**DATA EXTRACT**.
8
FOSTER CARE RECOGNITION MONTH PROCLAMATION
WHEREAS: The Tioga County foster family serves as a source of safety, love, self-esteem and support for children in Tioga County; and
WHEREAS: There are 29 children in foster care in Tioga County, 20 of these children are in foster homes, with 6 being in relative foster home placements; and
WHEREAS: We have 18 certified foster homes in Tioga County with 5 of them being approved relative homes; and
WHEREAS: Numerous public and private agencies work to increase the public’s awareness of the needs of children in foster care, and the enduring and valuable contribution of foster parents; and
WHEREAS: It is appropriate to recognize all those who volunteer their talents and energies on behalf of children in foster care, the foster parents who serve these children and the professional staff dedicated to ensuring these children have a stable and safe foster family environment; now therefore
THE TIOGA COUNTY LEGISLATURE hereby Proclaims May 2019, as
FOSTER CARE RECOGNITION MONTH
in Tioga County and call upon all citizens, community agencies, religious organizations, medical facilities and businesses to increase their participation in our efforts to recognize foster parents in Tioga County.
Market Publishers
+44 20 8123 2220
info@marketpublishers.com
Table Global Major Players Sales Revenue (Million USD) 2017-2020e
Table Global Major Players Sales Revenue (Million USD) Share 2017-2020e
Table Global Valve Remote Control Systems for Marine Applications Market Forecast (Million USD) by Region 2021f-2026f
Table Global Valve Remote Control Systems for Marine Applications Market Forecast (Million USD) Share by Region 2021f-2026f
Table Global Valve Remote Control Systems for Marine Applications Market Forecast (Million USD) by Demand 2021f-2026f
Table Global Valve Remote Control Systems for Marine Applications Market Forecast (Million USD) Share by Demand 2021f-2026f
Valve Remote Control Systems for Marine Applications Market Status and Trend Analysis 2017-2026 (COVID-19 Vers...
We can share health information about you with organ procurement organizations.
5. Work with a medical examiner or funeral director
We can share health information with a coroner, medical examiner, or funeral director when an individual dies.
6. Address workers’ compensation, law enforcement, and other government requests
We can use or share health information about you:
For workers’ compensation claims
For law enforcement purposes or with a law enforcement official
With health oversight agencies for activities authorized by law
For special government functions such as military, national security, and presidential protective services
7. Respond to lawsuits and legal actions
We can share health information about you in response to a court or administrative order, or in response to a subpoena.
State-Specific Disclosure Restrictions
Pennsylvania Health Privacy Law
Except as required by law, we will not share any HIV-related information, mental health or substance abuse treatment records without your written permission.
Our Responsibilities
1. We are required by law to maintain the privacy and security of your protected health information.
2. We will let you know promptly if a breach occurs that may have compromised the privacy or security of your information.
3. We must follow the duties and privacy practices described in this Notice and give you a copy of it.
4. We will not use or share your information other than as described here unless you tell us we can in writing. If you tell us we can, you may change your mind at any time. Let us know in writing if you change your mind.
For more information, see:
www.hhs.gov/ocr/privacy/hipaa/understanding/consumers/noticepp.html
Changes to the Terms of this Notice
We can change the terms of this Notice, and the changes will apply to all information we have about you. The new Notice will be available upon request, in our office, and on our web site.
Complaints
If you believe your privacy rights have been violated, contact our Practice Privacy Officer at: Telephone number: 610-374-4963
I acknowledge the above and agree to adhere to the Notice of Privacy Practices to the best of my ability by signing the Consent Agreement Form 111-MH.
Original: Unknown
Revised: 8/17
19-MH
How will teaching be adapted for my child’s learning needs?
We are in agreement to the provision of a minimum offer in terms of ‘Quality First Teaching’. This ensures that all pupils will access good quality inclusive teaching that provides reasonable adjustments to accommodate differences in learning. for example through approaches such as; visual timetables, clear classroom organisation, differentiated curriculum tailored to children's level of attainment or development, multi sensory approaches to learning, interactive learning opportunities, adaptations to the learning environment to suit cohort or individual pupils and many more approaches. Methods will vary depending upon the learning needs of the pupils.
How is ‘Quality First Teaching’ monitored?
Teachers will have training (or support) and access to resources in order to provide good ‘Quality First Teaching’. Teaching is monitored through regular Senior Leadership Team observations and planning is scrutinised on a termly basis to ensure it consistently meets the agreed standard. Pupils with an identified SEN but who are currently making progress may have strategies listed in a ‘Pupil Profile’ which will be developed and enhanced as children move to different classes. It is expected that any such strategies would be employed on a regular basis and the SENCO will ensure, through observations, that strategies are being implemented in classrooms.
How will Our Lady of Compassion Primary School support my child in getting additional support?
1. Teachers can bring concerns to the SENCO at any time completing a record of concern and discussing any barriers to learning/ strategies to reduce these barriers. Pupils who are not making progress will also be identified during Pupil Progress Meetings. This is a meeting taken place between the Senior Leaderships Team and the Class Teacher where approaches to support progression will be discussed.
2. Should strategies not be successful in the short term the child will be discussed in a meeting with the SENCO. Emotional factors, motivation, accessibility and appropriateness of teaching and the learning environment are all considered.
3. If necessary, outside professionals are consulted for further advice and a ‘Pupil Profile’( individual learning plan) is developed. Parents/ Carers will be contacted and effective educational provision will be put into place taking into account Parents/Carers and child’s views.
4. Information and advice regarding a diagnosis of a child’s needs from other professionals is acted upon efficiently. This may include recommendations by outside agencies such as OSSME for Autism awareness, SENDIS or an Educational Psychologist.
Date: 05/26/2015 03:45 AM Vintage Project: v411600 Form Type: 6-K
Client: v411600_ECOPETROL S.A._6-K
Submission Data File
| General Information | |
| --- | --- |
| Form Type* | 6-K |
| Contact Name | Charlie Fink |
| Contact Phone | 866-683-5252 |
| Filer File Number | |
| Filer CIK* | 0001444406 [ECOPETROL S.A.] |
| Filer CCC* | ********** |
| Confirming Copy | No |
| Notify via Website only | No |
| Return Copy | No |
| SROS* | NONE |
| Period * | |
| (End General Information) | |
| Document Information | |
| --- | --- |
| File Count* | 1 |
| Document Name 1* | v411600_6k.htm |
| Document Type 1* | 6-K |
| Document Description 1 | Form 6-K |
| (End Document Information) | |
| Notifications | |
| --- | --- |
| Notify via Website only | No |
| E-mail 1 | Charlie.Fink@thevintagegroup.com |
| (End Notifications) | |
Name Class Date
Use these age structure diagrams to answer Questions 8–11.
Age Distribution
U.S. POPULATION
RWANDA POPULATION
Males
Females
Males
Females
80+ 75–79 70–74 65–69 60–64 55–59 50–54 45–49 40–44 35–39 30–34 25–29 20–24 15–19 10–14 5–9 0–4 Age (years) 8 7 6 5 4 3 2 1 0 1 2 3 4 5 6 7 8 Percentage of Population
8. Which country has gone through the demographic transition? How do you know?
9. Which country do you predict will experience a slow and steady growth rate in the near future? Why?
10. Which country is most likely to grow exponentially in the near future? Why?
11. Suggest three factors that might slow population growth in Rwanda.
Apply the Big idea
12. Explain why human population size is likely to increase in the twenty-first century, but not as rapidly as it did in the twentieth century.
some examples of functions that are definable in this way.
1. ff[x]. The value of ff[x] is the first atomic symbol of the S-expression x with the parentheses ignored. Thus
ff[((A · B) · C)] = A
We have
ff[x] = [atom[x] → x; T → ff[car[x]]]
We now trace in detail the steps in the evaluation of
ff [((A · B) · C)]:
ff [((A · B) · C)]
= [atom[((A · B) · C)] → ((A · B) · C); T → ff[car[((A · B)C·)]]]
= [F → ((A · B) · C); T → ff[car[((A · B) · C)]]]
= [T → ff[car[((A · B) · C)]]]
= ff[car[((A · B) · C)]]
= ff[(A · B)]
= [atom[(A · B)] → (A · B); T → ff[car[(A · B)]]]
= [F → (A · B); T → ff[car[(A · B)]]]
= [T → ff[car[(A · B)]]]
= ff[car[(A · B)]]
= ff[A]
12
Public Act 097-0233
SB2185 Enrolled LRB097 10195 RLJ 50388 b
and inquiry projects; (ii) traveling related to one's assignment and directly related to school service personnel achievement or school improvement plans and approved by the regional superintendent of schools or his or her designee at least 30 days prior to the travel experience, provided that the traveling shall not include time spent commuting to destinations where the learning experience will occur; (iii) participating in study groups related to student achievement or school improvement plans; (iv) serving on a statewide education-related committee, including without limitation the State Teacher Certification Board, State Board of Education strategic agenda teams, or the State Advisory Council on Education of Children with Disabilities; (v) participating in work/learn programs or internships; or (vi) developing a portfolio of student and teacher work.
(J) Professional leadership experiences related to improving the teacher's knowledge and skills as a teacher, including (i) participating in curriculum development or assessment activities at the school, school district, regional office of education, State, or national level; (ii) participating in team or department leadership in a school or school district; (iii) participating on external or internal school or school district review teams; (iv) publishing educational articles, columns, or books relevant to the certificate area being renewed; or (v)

**AIM OF THE TASK**. Using the entries shown above, reproduce verbatim the lines from the line bearing "Market Publishers" to the line bearing "USD) by Region 2021f-2026f", inclusive.

**YOUR SOLUTION**.
Market Publishers
+44 20 8123 2220
info@marketpublishers.com
Table Global Major Players Sales Revenue (Million USD) 2017-2020e
Table Global Major Players Sales Revenue (Million USD) Share 2017-2020e
Table Global Valve Remote Control Systems for Marine Applications Market Forecast (Million USD) by Region 2021f-2026f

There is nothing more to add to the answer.